EXCLUSIVE: Decades-old computer law 'hampering UK's battle against cyber attacks'

Campaigners called for a shake-up of the Computer Misuse Act, warning it was hampering the fight against cyber attacks while costing billions of pounds and thousands of jobs

View Image

Cyber experts bidding to bolster Britain’s web protections are being hampered by outdated laws, campaigners warned today.

They feared the UK was “bleeding cyber expertise”, with thousands of professionals quitting the country to work elsewhere. The CyberUp Campaign urged the Government to “recognise the risk of inaction” and accelerate an overhaul of legislation.

Scores of experts took part in a survey investigating how the 1990 Computer Misuse Act was affecting their attempts to help protect the country against rising cyber attacks. Three out of five believed the legislation “acts as a barrier to their work across areas of threat intelligence and security vulnerability research”, said the campaign. Four out of five claimed the Act put the UK at a competitive disadvantage compared with other countries.

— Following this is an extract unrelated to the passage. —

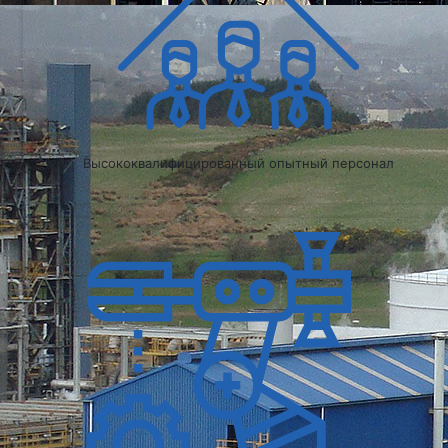
Высококвалифицированный опытный персонал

Campaigners said the cyber security industry may have missed out on about £3billion due to a lack of reform. They added: “Further profits will continue to be lost if the Government fails to reform the Act.” The campaign also said 16,850 cyber security professionals “may have been lost to countries with more permissive cyber laws because of the UK’s 30-year-old law governing cybercrime”.

It said the loss was “equivalent to losing two GCHQs worth of talent”. Cheltenham-based Government Communications Headquarters is Britain’s eavesdropping station and includes the National Cyber Security Centre.

Some 34% of respondents “found it extremely or very difficult to compete with non-UK firms and 30% reported losing contracts or customers to non-UK firms due to activities deemed illegal under the Act, potentially resulting in significant economic losses”, said the campaign. Respondents state the “lack of clarity in UK law” was a major concern and many “do not feel confident” undertaking work which could help protect vital infrastructure. The findings come as the Home Office continues to consider reforming the CMA.

The CyberUp Campaign’s Rob Dartnall said the study was “an important reminder of the detrimental impact that the UK’s outdated cyber laws are having on the UK’s cyber resilience”. He added: “The longer we wait for reform, the more we risk bleeding crucial cyber expertise and costing the UK economy billions. Most importantly, we are dangerously exposed to growing cyber threats all because of the lack of political will to legislate for the changes needed. Urgent reform is our shield against cyber threats.”

Conservative MP Flick Drummond said the report should send “a clear and urgent signal, exposing the restrictive impact that the Act is having on the very professionals tasked with defending our businesses, citizens, and national security from the ever-evolving landscape of cyber threats”. She added: “The UK faces unprecedented levels of cybercrime and fraud. As we witness the ever-increasing frequency and sophistication of cyber threats to our computer and personal devices, businesses and critical national infrastructure, it is imperative that we ensure that our legislative frameworks are able to safeguard our nation's cybersecurity.”

A Government spokeswoman said: “Cybercrime is a prevalent threat to the public, businesses and government, and tackling it is at the heart of our National Cyber Strategy. We keep our legislation to tackle offences under constant review to ensure we continue to provide a robust response. A key pillar of the National Cyber Security Strategy is strengthening the UK cyber ecosystem through consistent investment in our people and skills, including by deepening the partnership between government, academia and industry to ensure an innovative and thriving cyber security sector.”